_What the task requires:_ Repeat all of the data precisely.

── Data for analysis ──

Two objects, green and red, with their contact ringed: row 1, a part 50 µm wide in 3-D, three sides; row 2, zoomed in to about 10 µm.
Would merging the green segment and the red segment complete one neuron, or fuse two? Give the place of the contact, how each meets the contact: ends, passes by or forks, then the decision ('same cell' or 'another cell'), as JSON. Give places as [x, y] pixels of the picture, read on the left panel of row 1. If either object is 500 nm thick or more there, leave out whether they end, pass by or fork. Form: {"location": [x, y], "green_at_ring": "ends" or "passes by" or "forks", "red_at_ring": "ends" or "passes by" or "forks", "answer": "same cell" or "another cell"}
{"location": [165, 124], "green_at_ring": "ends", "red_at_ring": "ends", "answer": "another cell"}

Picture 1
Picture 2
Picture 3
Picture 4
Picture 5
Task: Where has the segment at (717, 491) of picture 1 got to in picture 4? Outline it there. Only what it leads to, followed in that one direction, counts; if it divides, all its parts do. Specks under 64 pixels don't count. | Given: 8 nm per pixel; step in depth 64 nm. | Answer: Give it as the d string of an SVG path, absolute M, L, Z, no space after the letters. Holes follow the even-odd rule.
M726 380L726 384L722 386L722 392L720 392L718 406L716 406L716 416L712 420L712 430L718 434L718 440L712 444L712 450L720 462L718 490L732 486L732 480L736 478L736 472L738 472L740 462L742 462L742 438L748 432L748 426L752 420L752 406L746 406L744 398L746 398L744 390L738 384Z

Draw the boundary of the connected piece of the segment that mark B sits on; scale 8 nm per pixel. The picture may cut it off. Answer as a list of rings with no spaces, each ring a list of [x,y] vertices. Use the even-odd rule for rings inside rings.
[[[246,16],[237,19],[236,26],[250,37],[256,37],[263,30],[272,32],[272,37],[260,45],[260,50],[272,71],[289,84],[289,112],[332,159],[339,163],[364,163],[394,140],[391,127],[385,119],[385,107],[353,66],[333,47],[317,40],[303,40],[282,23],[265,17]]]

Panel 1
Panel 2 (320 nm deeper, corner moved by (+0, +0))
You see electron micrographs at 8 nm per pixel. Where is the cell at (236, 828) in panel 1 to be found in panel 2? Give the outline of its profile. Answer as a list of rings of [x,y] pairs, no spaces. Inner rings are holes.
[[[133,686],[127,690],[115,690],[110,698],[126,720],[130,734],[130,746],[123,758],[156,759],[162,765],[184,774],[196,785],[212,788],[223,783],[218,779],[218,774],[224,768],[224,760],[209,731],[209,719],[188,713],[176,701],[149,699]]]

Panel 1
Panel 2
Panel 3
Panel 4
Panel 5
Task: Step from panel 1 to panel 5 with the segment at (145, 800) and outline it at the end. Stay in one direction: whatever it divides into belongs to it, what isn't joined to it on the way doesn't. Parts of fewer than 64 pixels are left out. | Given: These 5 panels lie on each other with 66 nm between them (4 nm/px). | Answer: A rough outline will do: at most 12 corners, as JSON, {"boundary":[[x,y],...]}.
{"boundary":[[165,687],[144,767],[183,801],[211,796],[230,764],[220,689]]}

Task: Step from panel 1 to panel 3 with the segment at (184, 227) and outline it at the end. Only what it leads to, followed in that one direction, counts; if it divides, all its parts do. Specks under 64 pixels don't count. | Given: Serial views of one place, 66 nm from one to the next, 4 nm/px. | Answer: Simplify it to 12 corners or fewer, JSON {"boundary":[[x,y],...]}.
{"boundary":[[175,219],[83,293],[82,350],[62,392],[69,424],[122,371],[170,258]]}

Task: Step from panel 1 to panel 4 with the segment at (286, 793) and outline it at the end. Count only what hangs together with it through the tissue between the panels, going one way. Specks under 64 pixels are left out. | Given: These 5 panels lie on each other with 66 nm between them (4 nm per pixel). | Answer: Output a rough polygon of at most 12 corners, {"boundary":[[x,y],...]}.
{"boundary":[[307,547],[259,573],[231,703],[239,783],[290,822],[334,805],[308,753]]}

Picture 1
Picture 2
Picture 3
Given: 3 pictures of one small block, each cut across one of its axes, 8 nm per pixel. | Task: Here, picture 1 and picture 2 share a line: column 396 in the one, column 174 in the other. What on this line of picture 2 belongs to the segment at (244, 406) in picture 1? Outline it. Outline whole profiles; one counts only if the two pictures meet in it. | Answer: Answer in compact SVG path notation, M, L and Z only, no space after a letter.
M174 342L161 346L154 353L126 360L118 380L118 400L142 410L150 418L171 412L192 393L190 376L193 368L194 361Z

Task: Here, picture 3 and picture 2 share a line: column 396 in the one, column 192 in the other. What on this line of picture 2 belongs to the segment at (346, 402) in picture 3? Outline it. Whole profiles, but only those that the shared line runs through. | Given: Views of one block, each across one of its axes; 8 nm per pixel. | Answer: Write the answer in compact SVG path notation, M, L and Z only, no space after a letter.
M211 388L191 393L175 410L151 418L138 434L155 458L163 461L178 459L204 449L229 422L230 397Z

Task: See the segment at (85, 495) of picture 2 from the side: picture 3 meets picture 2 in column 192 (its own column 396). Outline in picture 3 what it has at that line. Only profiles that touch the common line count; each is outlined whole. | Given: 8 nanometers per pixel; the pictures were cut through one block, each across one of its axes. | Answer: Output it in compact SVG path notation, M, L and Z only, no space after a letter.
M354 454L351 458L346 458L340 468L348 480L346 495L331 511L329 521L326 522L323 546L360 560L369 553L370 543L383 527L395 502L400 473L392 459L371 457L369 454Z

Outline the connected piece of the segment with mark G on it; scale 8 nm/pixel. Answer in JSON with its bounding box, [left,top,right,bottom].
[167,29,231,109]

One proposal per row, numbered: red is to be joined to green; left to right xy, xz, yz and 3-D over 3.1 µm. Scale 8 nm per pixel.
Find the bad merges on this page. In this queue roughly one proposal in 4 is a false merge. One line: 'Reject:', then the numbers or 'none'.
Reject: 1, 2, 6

───

_Response:_
Two objects, green and red, with their contact ringed: row 1, a part 50 µm wide in 3-D, three sides; row 2, zoomed in to about 10 µm.
Would merging the green segment and the red segment complete one neuron, or fuse two? Give the place of the contact, how each meets the contact: ends, passes by or forks, then the decision ('same cell' or 'another cell'), as JSON. Give places as [x, y] pixels of the picture, read on the left panel of row 1. If either object is 500 nm thick or more there, leave out whether they end, pass by or fork. Form: {"location": [x, y], "green_at_ring": "ends" or "passes by" or "forks", "red_at_ring": "ends" or "passes by" or "forks", "answer": "same cell" or "another cell"}
{"location": [165, 124], "green_at_ring": "ends", "red_at_ring": "ends", "answer": "another cell"}

Picture 1
Picture 2
Picture 3
Picture 4
Picture 5
Task: Where has the segment at (717, 491) of picture 1 got to in picture 4? Outline it there. Only what it leads to, followed in that one direction, counts; if it divides, all its parts do. Specks under 64 pixels don't count. | Given: 8 nm per pixel; step in depth 64 nm. | Answer: Give it as the d string of an SVG path, absolute M, L, Z, no space after the letters. Holes follow the even-odd rule.
M726 380L726 384L722 386L722 392L720 392L718 406L716 406L716 416L712 420L712 430L718 434L718 440L712 444L712 450L720 462L718 490L732 486L732 480L736 478L736 472L738 472L740 462L742 462L742 438L748 432L748 426L752 420L752 406L746 406L744 398L746 398L744 390L738 384Z

Draw the boundary of the connected piece of the segment that mark B sits on; scale 8 nm per pixel. The picture may cut it off. Answer as a list of rings with no spaces, each ring a list of [x,y] vertices. Use the even-odd rule for rings inside rings.
[[[246,16],[237,19],[236,26],[250,37],[256,37],[263,30],[272,32],[272,37],[260,45],[260,50],[272,71],[289,84],[289,112],[332,159],[339,163],[364,163],[394,140],[391,127],[385,119],[385,107],[353,66],[333,47],[317,40],[303,40],[282,23],[265,17]]]

Panel 1
Panel 2 (320 nm deeper, corner moved by (+0, +0))
You see electron micrographs at 8 nm per pixel. Where is the cell at (236, 828) in panel 1 to be found in panel 2? Give the outline of its profile. Answer as a list of rings of [x,y] pairs, no spaces. Inner rings are holes.
[[[133,686],[127,690],[115,690],[110,698],[126,720],[130,734],[130,746],[123,758],[156,759],[162,765],[184,774],[196,785],[212,788],[223,783],[218,779],[218,774],[224,768],[224,760],[209,731],[209,719],[188,713],[176,701],[149,699]]]

Panel 1
Panel 2
Panel 3
Panel 4
Panel 5
Task: Step from panel 1 to panel 5 with the segment at (145, 800) and outline it at the end. Stay in one direction: whatever it divides into belongs to it, what isn't joined to it on the way doesn't. Parts of fewer than 64 pixels are left out. | Given: These 5 panels lie on each other with 66 nm between them (4 nm/px). | Answer: A rough outline will do: at most 12 corners, as JSON, {"boundary":[[x,y],...]}.
{"boundary":[[165,687],[144,767],[183,801],[211,796],[230,764],[220,689]]}

Task: Step from panel 1 to panel 3 with the segment at (184, 227) and outline it at the end. Only what it leads to, followed in that one direction, counts; if it divides, all its parts do. Specks under 64 pixels don't count. | Given: Serial views of one place, 66 nm from one to the next, 4 nm/px. | Answer: Simplify it to 12 corners or fewer, JSON {"boundary":[[x,y],...]}.
{"boundary":[[175,219],[83,293],[82,350],[62,392],[69,424],[122,371],[170,258]]}

Task: Step from panel 1 to panel 4 with the segment at (286, 793) and outline it at the end. Count only what hangs together with it through the tissue between the panels, going one way. Specks under 64 pixels are left out. | Given: These 5 panels lie on each other with 66 nm between them (4 nm per pixel). | Answer: Output a rough polygon of at most 12 corners, {"boundary":[[x,y],...]}.
{"boundary":[[307,547],[259,573],[231,703],[239,783],[290,822],[334,805],[308,753]]}

Picture 1
Picture 2
Picture 3
Given: 3 pictures of one small block, each cut across one of its axes, 8 nm per pixel. | Task: Here, picture 1 and picture 2 share a line: column 396 in the one, column 174 in the other. What on this line of picture 2 belongs to the segment at (244, 406) in picture 1? Outline it. Outline whole profiles; one counts only if the two pictures meet in it. | Answer: Answer in compact SVG path notation, M, L and Z only, no space after a letter.
M174 342L161 346L154 353L126 360L118 380L118 400L142 410L150 418L171 412L192 393L190 376L193 368L194 361Z

Task: Here, picture 3 and picture 2 share a line: column 396 in the one, column 192 in the other. What on this line of picture 2 belongs to the segment at (346, 402) in picture 3? Outline it. Whole profiles, but only those that the shared line runs through. | Given: Views of one block, each across one of its axes; 8 nm per pixel. | Answer: Write the answer in compact SVG path notation, M, L and Z only, no space after a letter.
M211 388L191 393L175 410L151 418L138 434L155 458L163 461L178 459L204 449L229 422L230 397Z

Task: See the segment at (85, 495) of picture 2 from the side: picture 3 meets picture 2 in column 192 (its own column 396). Outline in picture 3 what it has at that line. Only profiles that touch the common line count; each is outlined whole. | Given: 8 nanometers per pixel; the pictures were cut through one block, each across one of its axes. | Answer: Output it in compact SVG path notation, M, L and Z only, no space after a letter.
M354 454L351 458L346 458L340 468L348 480L346 495L331 511L329 521L326 522L323 546L360 560L369 553L370 543L383 527L395 502L400 473L392 459L371 457L369 454Z

Outline the connected piece of the segment with mark G on it; scale 8 nm/pixel. Answer in JSON with its bounding box, [left,top,right,bottom].
[167,29,231,109]

One proposal per row, numbered: red is to be joined to green; left to right xy, xz, yz and 3-D over 3.1 µm. Scale 8 nm per pixel.
Find the bad merges on this page. In this queue roughly one proposal in 4 is a false merge. One line: 'Reject:', then the numbers or 'none'.
Reject: 1, 2, 6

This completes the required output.